Your assignment:
Your task is to copy every line below that contains the word "primitives".

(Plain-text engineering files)
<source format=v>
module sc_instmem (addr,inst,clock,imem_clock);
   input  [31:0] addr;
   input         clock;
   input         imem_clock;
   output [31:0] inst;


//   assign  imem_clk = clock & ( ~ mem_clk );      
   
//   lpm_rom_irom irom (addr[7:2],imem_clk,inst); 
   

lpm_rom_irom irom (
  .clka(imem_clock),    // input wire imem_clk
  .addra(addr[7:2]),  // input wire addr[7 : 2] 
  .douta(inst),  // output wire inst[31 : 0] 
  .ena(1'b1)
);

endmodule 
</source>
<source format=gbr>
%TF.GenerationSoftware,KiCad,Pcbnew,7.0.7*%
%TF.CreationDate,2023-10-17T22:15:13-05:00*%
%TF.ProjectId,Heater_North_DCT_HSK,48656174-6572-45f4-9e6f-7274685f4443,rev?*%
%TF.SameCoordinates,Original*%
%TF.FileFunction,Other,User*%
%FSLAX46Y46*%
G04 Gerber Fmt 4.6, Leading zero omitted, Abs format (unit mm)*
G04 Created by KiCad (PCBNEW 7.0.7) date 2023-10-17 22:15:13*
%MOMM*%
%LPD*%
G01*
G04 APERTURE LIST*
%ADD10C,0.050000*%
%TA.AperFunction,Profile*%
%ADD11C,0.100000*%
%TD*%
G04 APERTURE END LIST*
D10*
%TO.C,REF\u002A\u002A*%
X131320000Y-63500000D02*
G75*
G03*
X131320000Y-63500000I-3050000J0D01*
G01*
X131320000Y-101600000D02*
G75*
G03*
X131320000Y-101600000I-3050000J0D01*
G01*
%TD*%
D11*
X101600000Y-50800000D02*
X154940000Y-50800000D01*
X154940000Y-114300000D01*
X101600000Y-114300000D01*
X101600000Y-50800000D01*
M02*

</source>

* * *

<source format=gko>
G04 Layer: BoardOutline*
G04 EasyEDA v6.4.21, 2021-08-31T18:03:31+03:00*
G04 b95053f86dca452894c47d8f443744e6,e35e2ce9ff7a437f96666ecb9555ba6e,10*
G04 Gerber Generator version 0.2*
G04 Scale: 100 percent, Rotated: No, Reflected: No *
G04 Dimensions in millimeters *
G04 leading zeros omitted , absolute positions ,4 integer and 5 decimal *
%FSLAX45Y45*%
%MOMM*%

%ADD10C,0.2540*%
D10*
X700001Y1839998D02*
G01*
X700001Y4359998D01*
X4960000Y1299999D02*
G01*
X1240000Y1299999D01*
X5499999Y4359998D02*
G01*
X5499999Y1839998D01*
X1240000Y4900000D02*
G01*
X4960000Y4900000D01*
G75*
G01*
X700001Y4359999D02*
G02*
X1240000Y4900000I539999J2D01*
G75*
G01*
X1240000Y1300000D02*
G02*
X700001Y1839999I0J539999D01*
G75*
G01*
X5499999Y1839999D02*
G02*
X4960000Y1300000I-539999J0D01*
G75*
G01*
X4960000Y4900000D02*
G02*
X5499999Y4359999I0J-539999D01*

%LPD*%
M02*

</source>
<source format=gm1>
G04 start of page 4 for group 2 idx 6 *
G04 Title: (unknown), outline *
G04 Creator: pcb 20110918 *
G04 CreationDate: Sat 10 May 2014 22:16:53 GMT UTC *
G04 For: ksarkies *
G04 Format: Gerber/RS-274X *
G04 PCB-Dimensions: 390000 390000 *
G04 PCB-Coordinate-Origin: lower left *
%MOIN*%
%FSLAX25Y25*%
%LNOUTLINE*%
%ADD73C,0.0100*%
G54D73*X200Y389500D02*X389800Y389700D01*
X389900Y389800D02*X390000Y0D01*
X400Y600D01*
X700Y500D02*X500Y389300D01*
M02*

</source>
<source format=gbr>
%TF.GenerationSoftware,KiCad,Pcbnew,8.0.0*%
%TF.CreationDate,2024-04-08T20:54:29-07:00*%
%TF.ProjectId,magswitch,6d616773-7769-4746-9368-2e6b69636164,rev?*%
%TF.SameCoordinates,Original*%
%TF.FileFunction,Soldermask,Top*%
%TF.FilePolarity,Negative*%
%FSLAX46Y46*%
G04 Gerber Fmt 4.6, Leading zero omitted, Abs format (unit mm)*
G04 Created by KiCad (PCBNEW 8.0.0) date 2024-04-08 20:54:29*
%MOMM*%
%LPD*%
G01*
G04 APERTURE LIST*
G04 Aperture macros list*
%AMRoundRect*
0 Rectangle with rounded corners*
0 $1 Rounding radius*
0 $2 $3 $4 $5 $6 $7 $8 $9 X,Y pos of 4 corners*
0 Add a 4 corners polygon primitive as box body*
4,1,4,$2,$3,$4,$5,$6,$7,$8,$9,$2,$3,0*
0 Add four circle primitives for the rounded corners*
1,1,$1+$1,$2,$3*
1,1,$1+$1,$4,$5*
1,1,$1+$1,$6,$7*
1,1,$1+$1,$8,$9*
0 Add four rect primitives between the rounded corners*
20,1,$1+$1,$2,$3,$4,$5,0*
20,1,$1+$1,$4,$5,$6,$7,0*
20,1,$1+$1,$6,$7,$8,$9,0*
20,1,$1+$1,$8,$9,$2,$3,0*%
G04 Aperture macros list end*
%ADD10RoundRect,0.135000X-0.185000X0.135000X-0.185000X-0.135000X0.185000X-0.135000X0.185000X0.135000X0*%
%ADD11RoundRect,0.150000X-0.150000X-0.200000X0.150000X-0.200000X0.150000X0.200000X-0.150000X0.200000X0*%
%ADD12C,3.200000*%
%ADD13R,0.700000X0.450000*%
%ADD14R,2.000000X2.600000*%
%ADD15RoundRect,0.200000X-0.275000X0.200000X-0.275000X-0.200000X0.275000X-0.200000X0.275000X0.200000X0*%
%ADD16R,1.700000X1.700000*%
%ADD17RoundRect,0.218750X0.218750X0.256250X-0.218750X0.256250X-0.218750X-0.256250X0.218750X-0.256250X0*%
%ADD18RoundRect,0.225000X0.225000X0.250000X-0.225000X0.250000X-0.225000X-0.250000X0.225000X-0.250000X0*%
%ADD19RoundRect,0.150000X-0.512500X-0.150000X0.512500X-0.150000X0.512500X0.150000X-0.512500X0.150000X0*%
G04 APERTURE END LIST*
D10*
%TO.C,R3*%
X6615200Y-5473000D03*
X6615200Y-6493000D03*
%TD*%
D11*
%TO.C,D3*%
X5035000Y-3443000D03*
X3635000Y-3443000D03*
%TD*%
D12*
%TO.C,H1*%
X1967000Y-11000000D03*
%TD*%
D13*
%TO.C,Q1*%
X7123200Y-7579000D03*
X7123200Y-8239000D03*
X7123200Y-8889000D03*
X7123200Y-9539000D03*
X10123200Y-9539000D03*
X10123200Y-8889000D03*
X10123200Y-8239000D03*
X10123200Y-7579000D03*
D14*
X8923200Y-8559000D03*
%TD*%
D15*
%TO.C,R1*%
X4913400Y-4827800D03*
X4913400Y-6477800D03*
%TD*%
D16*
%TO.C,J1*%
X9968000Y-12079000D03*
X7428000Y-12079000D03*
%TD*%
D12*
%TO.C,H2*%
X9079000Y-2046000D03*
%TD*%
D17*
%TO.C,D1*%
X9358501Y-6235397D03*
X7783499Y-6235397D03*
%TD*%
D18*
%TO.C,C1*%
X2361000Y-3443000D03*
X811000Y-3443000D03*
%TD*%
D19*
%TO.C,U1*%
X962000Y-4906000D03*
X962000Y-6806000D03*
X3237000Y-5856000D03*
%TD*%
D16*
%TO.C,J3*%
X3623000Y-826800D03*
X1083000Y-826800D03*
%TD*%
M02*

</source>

Your solution:
0 Add four circle primitives for the rounded corners*
0 Add four rect primitives between the rounded corners*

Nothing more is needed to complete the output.